Jhi et al recently reported a finding on speckle‐tracking strain echocardiography of a “bi‐phasic” or “double‐peak” radial strain with dobutamine stress associated with MBs.16
We believe that the septal buckling we have described on EE corresponds temporally to the late systolic dip in the radial strain described by Jhi et al although their invasive confirmation of MB was by CA alone. The mechanism behind this biphasic wall motion and radial strain are not known and will require further investigation. We speculate that maximum systolic compression of the MB in late systole, followed by relaxation in diastole, is related to these phenomena.

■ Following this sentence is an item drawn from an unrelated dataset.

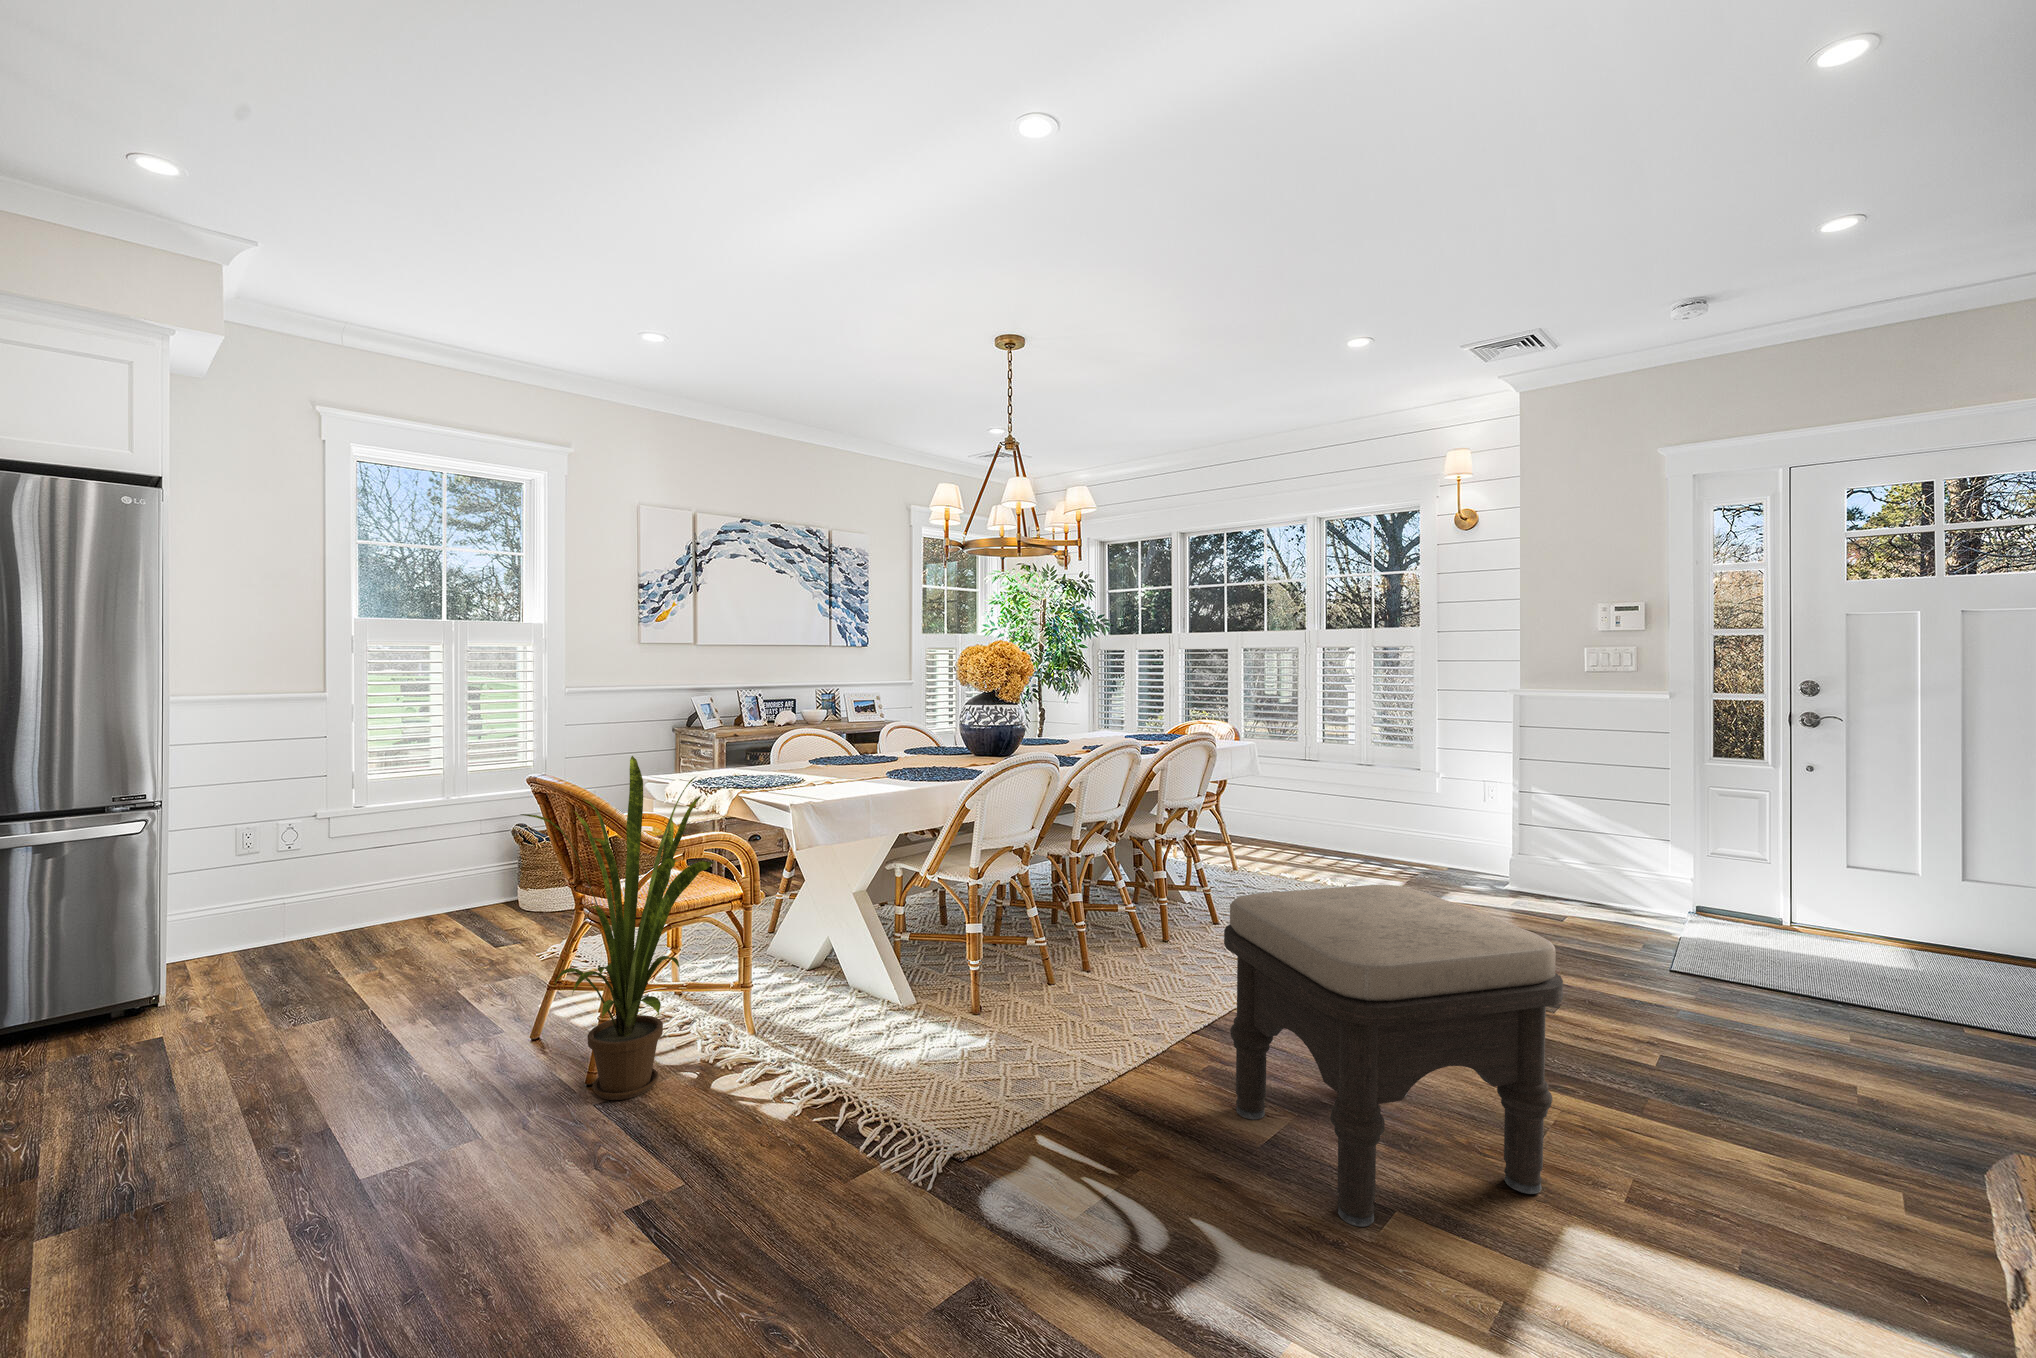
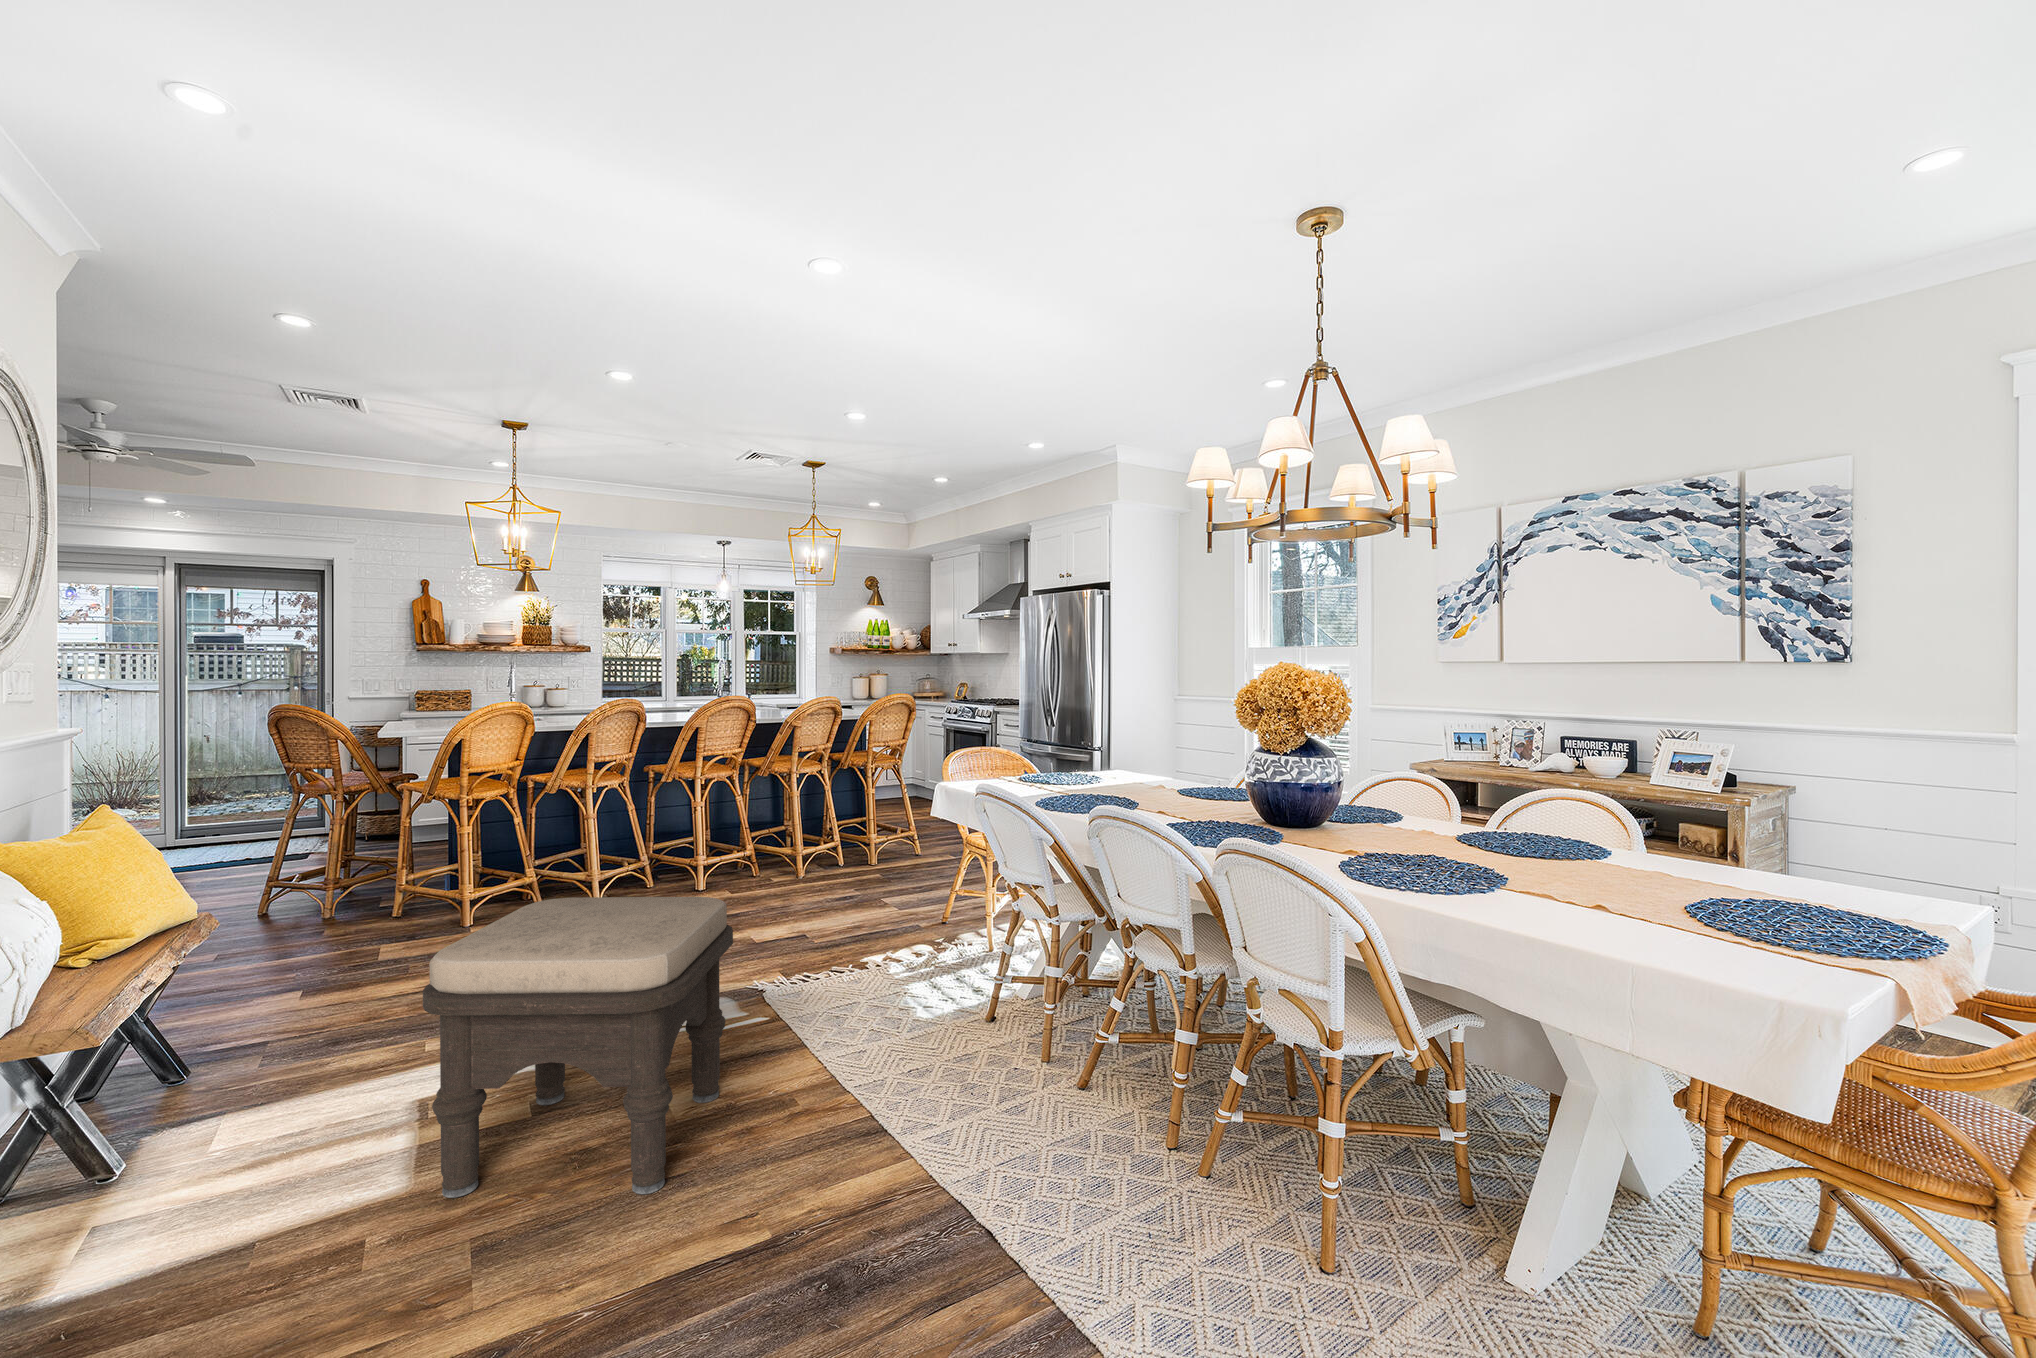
house plant: present [521,756,713,1100] -> none [881,740,989,932]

The major limitation was the lack of a control group in this proof‐of‐concept study. We could not justify these extensive invasive measurements in patients with normal EE. Thus, sensitivity, specificity, and other standard measures for validating a putative test were not estimated. These parameters will need to be established before our echocardiographic findings can be widely adopted for routine clinical care. Additionally, the sample size of this cohort was relatively small and 3 patients without the IVUS half‐moon echo‐lucent sign were not studied with dobutamine as the procedural delay to allow offline analysis for MB confirmation could not be justified for this study. Furthermore, it may not be possible to reach the distal LAD in long MBs with small distal segments. Also, with stress the optimal definition of the Doppler signal can be challenging to record when the patient is in pain and is tachycardic. Finally, we do recognize that because the constriction may not be uniform within all bridges and can change with time, there could be dynamic changes in velocity and pressure, requiring more complex modeling for further mechanistic validation.